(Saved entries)
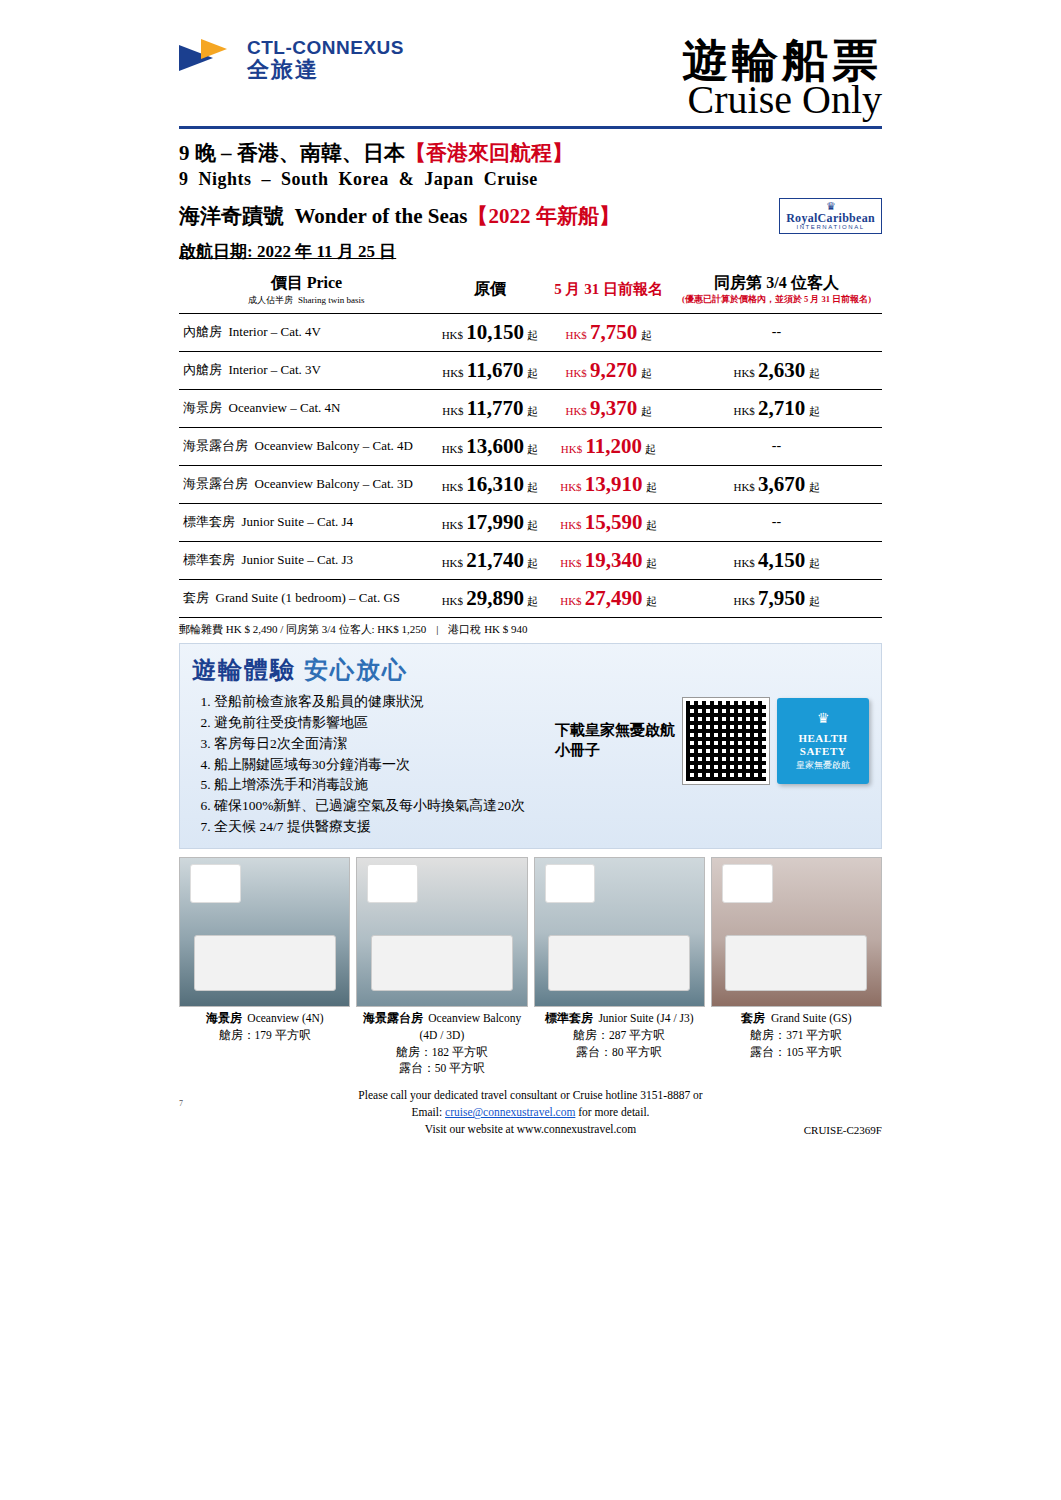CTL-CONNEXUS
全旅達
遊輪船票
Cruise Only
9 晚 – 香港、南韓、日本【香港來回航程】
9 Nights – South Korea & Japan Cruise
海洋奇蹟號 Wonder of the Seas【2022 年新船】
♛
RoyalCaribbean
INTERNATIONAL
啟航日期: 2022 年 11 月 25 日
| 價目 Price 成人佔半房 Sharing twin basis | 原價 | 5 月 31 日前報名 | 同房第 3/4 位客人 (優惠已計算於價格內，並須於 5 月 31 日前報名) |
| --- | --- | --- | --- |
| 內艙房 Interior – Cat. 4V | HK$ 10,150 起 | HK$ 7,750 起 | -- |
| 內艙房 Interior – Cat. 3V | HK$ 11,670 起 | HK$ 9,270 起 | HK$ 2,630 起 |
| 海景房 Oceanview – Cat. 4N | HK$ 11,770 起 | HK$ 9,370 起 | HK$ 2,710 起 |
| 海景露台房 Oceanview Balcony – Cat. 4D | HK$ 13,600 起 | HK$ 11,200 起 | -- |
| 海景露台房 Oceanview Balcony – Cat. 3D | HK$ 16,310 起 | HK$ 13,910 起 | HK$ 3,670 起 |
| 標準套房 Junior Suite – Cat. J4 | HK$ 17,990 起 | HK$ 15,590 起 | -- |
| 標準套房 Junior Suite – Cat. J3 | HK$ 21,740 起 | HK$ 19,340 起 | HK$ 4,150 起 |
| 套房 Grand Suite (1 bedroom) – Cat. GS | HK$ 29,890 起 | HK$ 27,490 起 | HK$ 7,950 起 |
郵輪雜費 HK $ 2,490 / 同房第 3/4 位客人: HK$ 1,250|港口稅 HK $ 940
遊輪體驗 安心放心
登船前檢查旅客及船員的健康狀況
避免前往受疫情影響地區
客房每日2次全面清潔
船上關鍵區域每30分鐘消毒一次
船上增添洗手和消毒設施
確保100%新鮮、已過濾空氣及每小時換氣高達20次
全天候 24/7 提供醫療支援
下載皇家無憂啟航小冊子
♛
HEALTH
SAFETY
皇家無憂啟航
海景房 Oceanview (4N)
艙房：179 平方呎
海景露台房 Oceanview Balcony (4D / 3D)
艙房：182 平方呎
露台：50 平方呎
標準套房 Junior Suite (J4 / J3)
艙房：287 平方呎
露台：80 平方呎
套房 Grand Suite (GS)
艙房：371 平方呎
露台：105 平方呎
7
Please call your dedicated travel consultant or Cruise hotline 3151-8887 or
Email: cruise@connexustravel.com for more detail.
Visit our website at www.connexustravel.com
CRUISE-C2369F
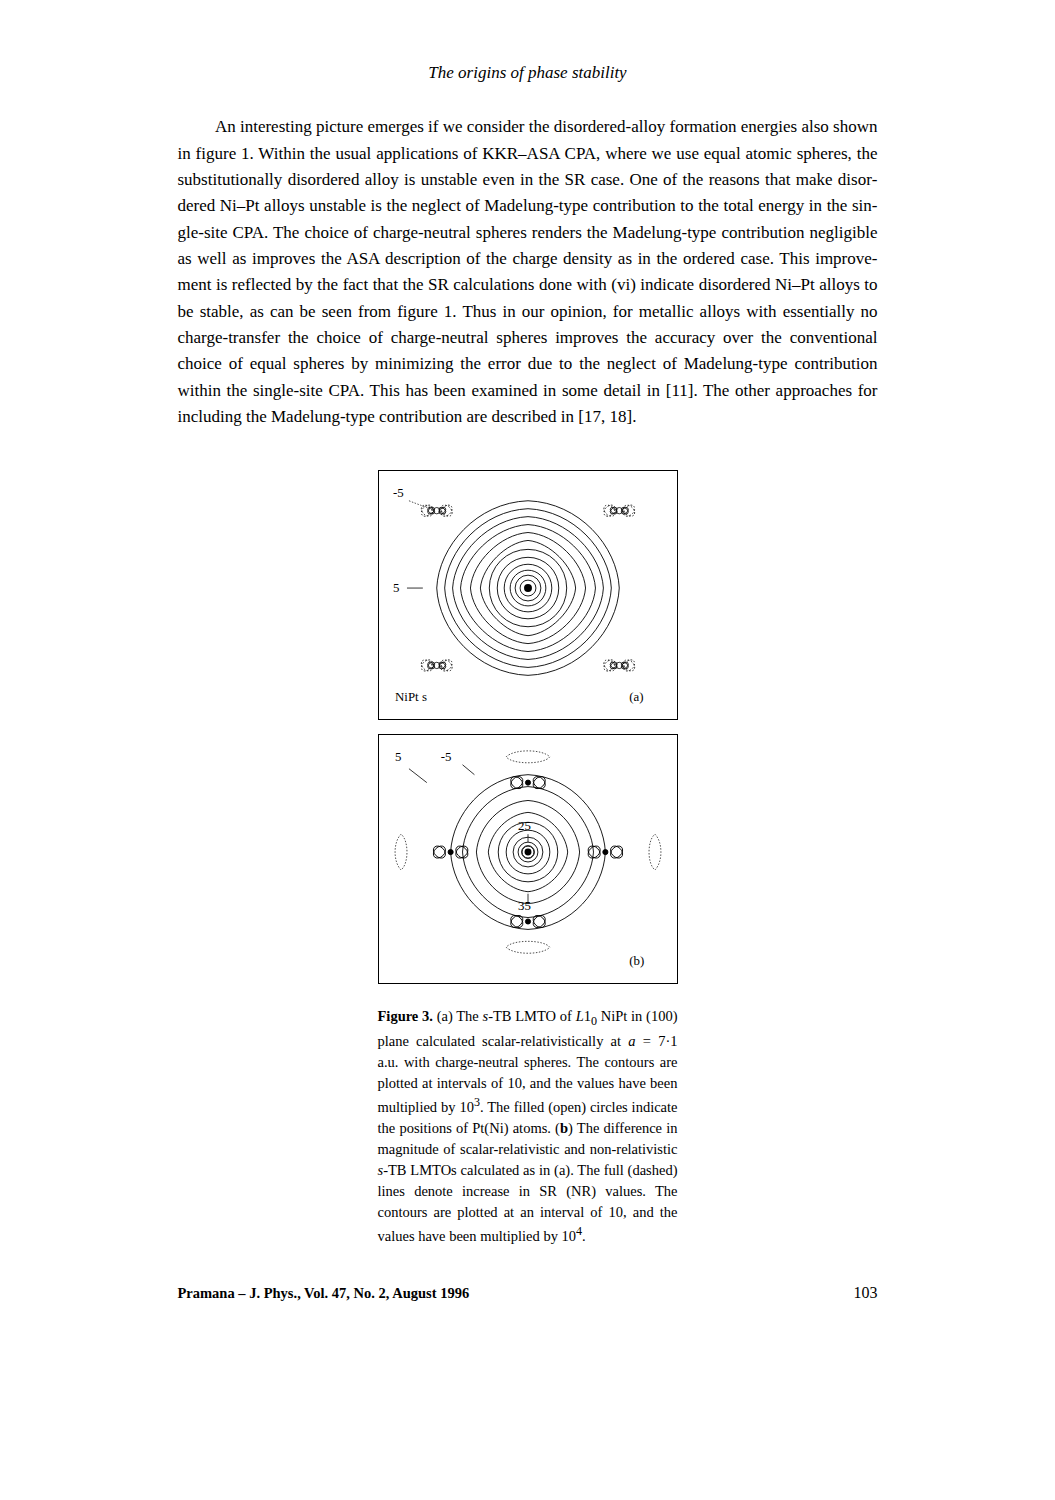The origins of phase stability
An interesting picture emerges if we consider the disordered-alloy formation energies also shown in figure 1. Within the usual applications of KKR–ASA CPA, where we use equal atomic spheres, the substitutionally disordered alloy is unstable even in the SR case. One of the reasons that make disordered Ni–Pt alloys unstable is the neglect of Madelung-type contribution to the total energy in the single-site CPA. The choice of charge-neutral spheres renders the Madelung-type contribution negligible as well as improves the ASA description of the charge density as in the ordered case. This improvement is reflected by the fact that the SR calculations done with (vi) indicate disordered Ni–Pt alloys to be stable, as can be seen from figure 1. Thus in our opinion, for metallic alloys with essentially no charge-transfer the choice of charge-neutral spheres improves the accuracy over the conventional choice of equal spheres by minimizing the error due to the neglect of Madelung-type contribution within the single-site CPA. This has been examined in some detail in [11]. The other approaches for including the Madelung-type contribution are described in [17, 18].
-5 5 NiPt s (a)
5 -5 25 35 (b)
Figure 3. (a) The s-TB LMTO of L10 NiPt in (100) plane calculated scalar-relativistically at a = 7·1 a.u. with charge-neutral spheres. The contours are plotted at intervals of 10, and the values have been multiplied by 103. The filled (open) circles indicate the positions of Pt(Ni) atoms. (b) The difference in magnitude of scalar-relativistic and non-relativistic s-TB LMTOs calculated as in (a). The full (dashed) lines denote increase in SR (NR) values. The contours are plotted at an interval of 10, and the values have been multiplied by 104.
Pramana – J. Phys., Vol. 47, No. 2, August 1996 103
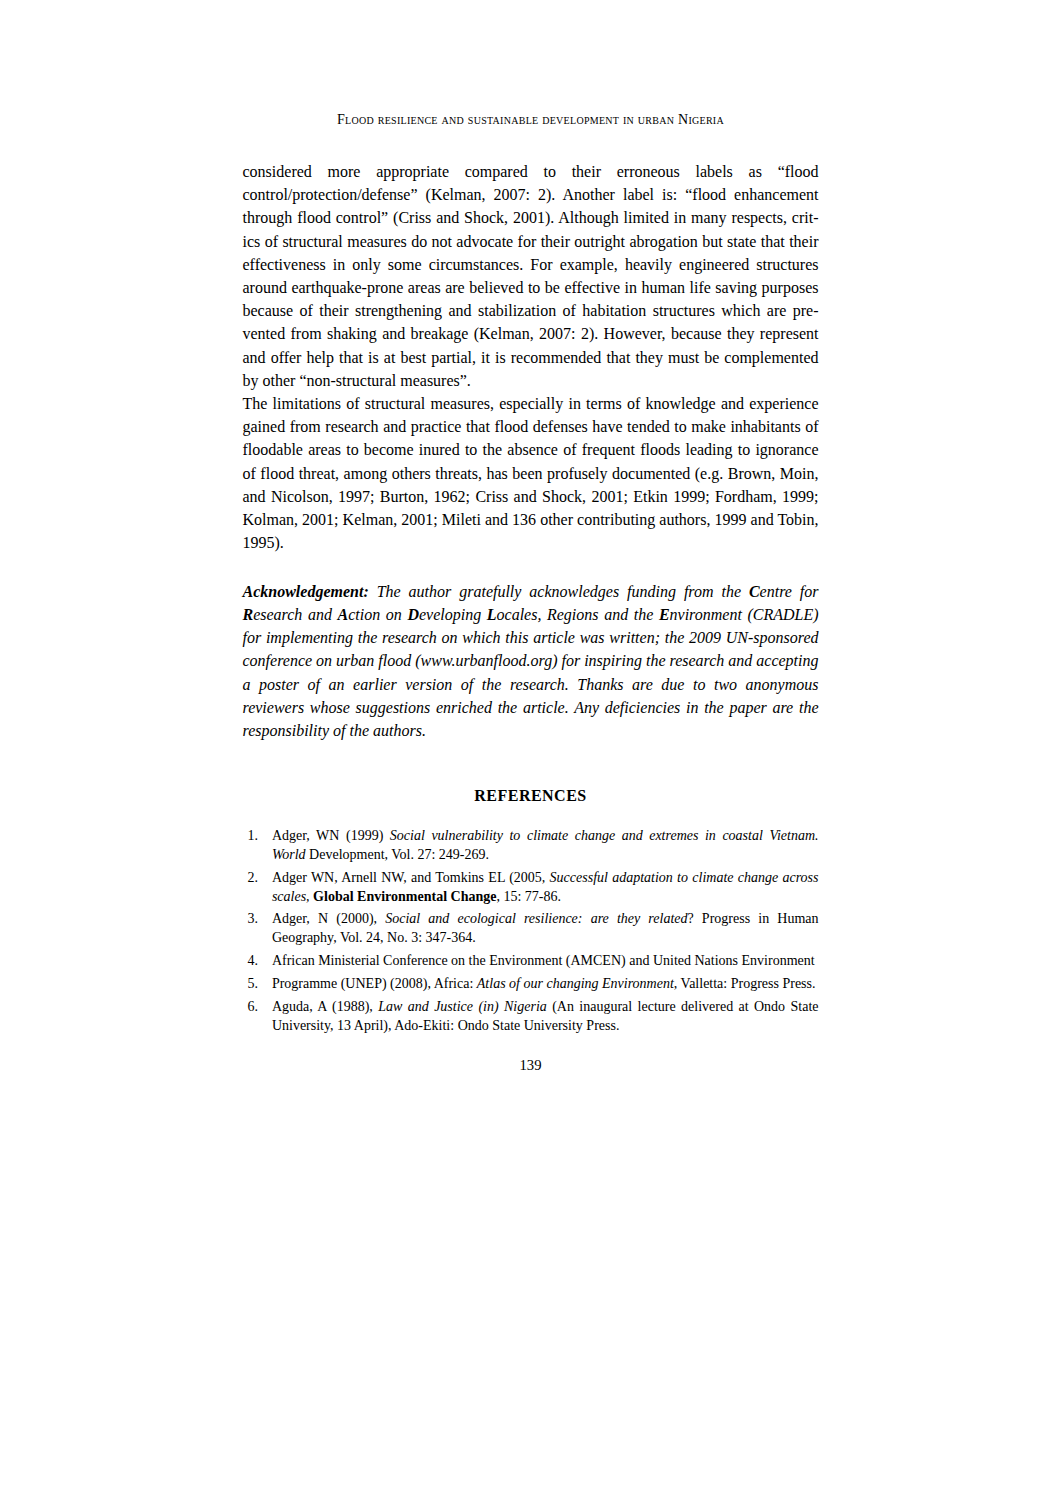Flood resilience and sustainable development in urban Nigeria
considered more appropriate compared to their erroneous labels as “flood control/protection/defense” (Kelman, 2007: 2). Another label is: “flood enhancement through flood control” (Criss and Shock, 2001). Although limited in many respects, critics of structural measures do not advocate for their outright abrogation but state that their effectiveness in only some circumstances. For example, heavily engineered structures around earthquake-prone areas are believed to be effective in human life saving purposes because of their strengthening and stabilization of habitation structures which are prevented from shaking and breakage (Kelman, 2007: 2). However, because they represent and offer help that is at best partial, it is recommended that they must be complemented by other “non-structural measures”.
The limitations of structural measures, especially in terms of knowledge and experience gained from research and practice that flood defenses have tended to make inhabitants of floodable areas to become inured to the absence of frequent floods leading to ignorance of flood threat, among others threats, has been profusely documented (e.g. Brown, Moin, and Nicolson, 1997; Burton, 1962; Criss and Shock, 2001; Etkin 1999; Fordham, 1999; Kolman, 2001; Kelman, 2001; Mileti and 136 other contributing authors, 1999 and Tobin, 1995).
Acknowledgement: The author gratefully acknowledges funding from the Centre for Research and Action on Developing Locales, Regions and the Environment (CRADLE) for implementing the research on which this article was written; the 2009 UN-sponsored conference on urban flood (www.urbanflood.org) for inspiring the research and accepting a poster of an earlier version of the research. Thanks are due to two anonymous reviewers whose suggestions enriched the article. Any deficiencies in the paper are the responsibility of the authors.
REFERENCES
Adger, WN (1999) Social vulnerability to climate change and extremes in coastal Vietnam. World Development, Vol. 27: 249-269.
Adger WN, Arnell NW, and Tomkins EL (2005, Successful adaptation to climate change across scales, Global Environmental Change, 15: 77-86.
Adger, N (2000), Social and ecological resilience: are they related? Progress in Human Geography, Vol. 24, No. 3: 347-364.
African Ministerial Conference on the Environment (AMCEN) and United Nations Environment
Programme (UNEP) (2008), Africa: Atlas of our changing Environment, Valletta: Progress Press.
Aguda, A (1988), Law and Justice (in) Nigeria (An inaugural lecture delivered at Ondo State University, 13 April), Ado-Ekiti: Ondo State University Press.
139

PROBLEM TO SOLVE: An answer is complete only when it holds every line above containing the string "Kelman".

EXERCISE ANSWER:
considered more appropriate compared to their erroneous labels as “flood control/protection/defense” (Kelman, 2007: 2). Another label is: “flood enhancement through flood control” (Criss and Shock, 2001). Although limited in many respects, critics of structural measures do not advocate for their outright abrogation but state that their effectiveness in only some circumstances. For example, heavily engineered structures around earthquake-prone areas are believed to be effective in human life saving purposes because of their strengthening and stabilization of habitation structures which are prevented from shaking and breakage (Kelman, 2007: 2). However, because they represent and offer help that is at best partial, it is recommended that they must be complemented by other “non-structural measures”.
The limitations of structural measures, especially in terms of knowledge and experience gained from research and practice that flood defenses have tended to make inhabitants of floodable areas to become inured to the absence of frequent floods leading to ignorance of flood threat, among others threats, has been profusely documented (e.g. Brown, Moin, and Nicolson, 1997; Burton, 1962; Criss and Shock, 2001; Etkin 1999; Fordham, 1999; Kolman, 2001; Kelman, 2001; Mileti and 136 other contributing authors, 1999 and Tobin, 1995).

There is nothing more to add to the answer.